Councilor Gothe can certainly understand tenants' concerns, mainly because the company has shown in the past how profit-oriented it is. "We've had the experience with Heimstaden that when a tenant moves out they immediately renovate as quickly as possible and sell the apartment if they can," he told DW.
There are indications that Heimstaden may be prepared to circumvent local regulations for profit. Last week, an Oslo court ruled that the company had failed to properly report five property deals that the authorities should have been able to intervene in, and said the company should now sell the buildings back - at the going rates in 2014-2016, when the sales were made.
Read more: How Berlin's rent freeze compares globally
Berlin: Still a good investment
In any case, the sale shows Berlin property remains an attractive investment, despite the city's left-wing government and its recently introduced a five-year "rent freeze." But then, the rent regulation has its limitations.
"Clearly big investors aren't deterred by the rent cap to make a profit here," Wibke Werner of the Berlin Tenants' Association told DW. "The assumption is that they're going to wait out the five years of the rent cap in order to make their profits then."
Gothe also concluded that companies like Heimstaden were making their big investments now on the assumption that the rent cap would be overturned in court. "I'm pretty sure that's their calculation," he said.
"What this tells us is that we need to discuss how things will continue after the rent cap expires," said Werner.
The way landlords have reacted to Berlin's rent cap so far has caused much insecurity among people trying to find somewhere to rent. It's become routine now for landlords to list two separate rent prices on their ads: the actual rent and a higher "shadow rent" which would be payable retroactively if Germany's constitutional court were to overturn the rent cap. Tenants are being advised to save up the difference should the rent suddenly be hiked in the future.
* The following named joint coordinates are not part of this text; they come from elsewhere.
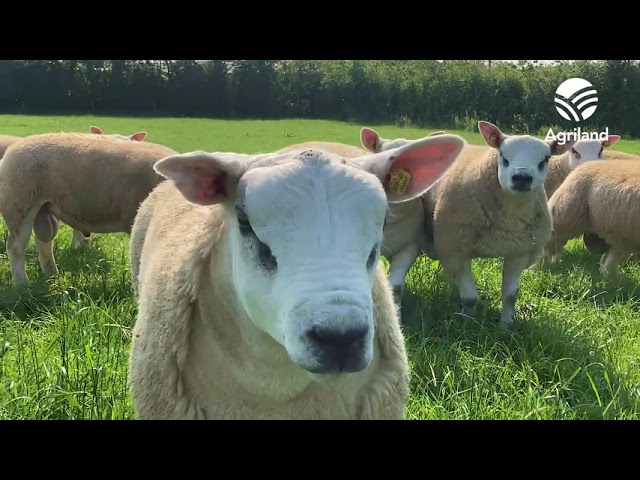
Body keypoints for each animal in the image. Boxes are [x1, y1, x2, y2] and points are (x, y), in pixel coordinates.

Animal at [0, 131, 178, 286]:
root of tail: (10, 153)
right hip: (19, 204)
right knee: (15, 247)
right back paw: (22, 285)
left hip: (43, 209)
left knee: (43, 243)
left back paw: (52, 275)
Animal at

Wibke Werner says the Berlin Tenants' Association considers these shadow rents unlawful, pointing out that the rent cap is the currently applicable law, and was working on a legal challenge to them.
For Anderson, meanwhile, the problem is allowing major investors to enter the housing market in the first place: "There's just always a basic conflict of interests between the commitments of a share-oriented company to make profits for the shareholders and the needs of tenants, who just want an affordable home and to be left alone."